» **Stored data entries**
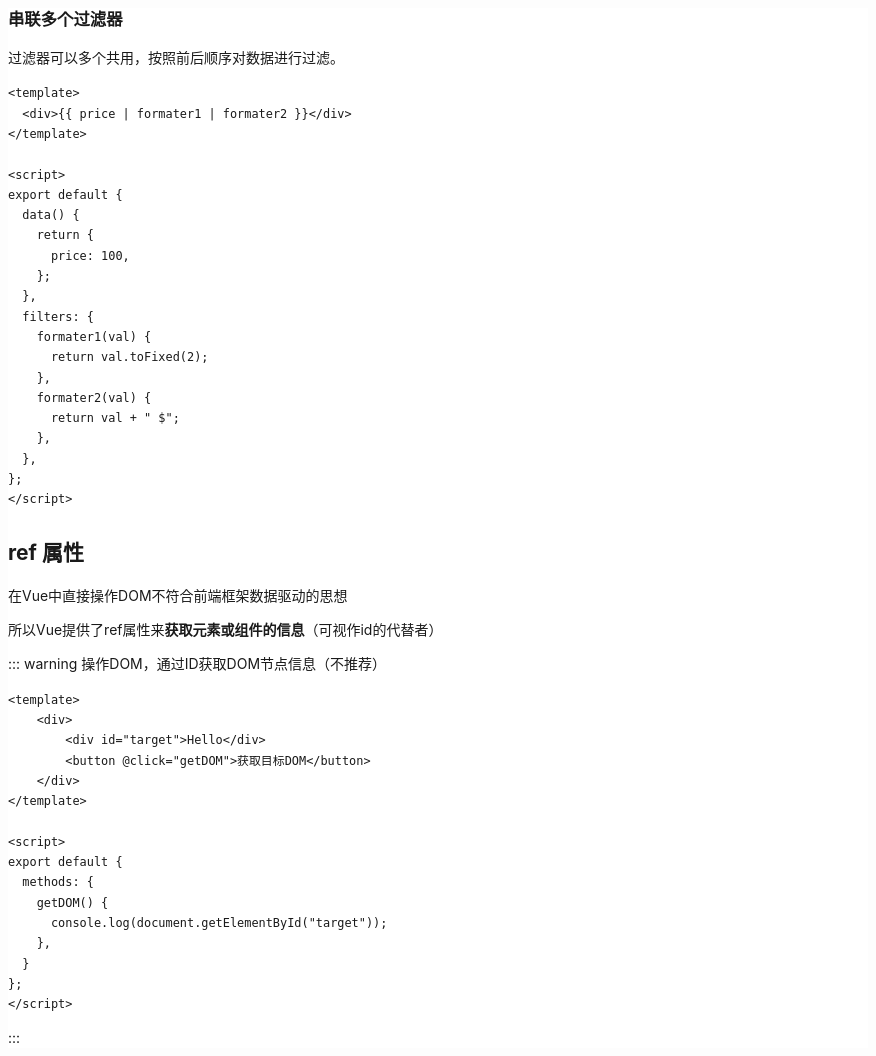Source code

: 

### 串联多个过滤器

过滤器可以多个共用，按照前后顺序对数据进行过滤。

```vue
<template>
  <div>{{ price | formater1 | formater2 }}</div>
</template>

<script>
export default {
  data() {
    return {
      price: 100,
    };
  },
  filters: {
    formater1(val) {
      return val.toFixed(2);
    },
    formater2(val) {
      return val + " $";
    },
  },
};
</script>
```






## ref 属性

在Vue中直接操作DOM不符合前端框架数据驱动的思想

所以Vue提供了ref属性来**获取元素或组件的信息**（可视作id的代替者）

::: warning 操作DOM，通过ID获取DOM节点信息（不推荐）
```vue
<template>
	<div>
 		<div id="target">Hello</div>
 		<button @click="getDOM">获取目标DOM</button>
	</div>
</template>

<script>
export default {
  methods: {
    getDOM() {
      console.log(document.getElementById("target"));
    },
  }
};
</script>
```
:::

» **EXERCISE OBJECTIVE**
Every entry, word for word, should be given again; the pictures are not part of the copy.

» **SOLUTION TO THE PROBLEM**
Source code

: 

### 串联多个过滤器

过滤器可以多个共用，按照前后顺序对数据进行过滤。

```vue
<template>
  <div>{{ price | formater1 | formater2 }}</div>
</template>

<script>
export default {
  data() {
    return {
      price: 100,
    };
  },
  filters: {
    formater1(val) {
      return val.toFixed(2);
    },
    formater2(val) {
      return val + " $";
    },
  },
};
</script>
```






## ref 属性

在Vue中直接操作DOM不符合前端框架数据驱动的思想

所以Vue提供了ref属性来**获取元素或组件的信息**（可视作id的代替者）

::: warning 操作DOM，通过ID获取DOM节点信息（不推荐）
```vue
<template>
	<div>
 		<div id="target">Hello</div>
 		<button @click="getDOM">获取目标DOM</button>
	</div>
</template>

<script>
export default {
  methods: {
    getDOM() {
      console.log(document.getElementById("target"));
    },
  }
};
</script>
```
:::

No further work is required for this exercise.